I know imitation learning was moved away to the imitation repo with sb3, but I am forced into using tf 1.15.

Would anybody know the best way to proceed?

Miffyli commented 3 years ago

There would not be a simple way to do this. It would require extensive modifications some of which you pointed out. I would highly recommend getting a PyTorch/TF2 environment so you can use more actively maintained repositories (e.g. by using conda/pipenv environments).

As a sidenote: I am not sure if HER can be used with imitation learning this. I would avoid haphazardly trying algorithms in situations they were not originally designed for. If you want to try to solve a problem you have, I would look into existing solutions in offline RL and such.

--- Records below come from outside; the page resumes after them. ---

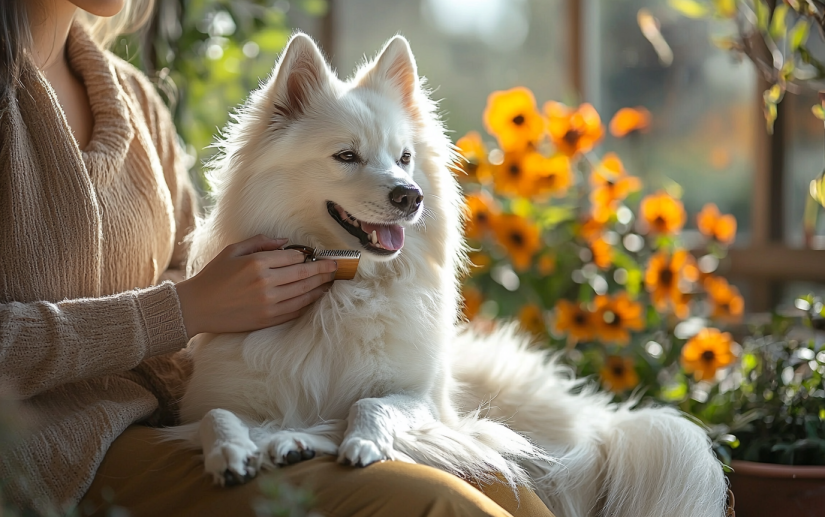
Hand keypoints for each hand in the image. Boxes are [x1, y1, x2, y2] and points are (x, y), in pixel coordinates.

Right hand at [175, 235, 336, 336]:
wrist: (197, 307)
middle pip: (304, 274)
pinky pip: (296, 309)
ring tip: (331, 280)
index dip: (306, 255)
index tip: (316, 254)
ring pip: (304, 292)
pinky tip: (316, 296)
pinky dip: (309, 302)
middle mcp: (266, 283)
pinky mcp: (268, 319)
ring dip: (321, 286)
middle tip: (336, 266)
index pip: (292, 257)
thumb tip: (285, 242)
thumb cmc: (213, 276)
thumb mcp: (233, 251)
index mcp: (257, 263)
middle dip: (323, 269)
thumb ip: (260, 242)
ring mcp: (268, 303)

Edit: For help with practical things, I recommend checking out RL discord.

OGordon100 commented 3 years ago

Thanks @Miffyli

I'm pretty sure it could be used - there's a wealth of papers on combining hindsight with imitation. And really, all we are doing is giving the parameters a head-start, so I don't see why it would not work?

I've also done a little more digging - at present all algorithms like DQN become compatible with GoalEnv by using a function called convert_dict_to_obs - it literally just stacks them into a big array, and then the replay buffer converts it back to a dict. I can see it being non-trivial.

Dang, back to the drawing board - thanks for the discord!